Problem to work on ▸ Could you please count how many lines in the data below hold the string "Proxies"? Reply with only the number.

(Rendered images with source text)

——————————

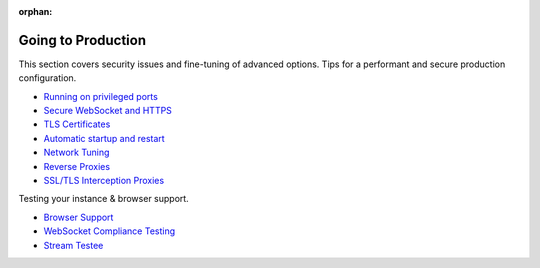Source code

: :orphan:

Going to Production
===================

This section covers security issues and fine-tuning of advanced options.
Tips for a performant and secure production configuration.

-  `Running on privileged ports <Running%20on%20Privileged%20Ports>`__
-  `Secure WebSocket and HTTPS <Secure%20WebSocket%20and%20HTTPS>`__
-  `TLS Certificates <TLS%20Certificates>`__
-  `Automatic startup and
   restart <Automatic%20Startup%20and%20Restart>`__
-  `Network Tuning <Network%20Tuning>`__
-  `Reverse Proxies <Reverse%20Proxies>`__
-  `SSL/TLS Interception Proxies <SSL-TLS-Interception-Proxies>`__

Testing your instance & browser support.

-  `Browser Support <Browser%20Support>`__
-  `WebSocket Compliance Testing <WebSocket%20Compliance%20Testing>`__
-  `Stream Testee <Stream%20Testee>`__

——————————

Solution ▸ 2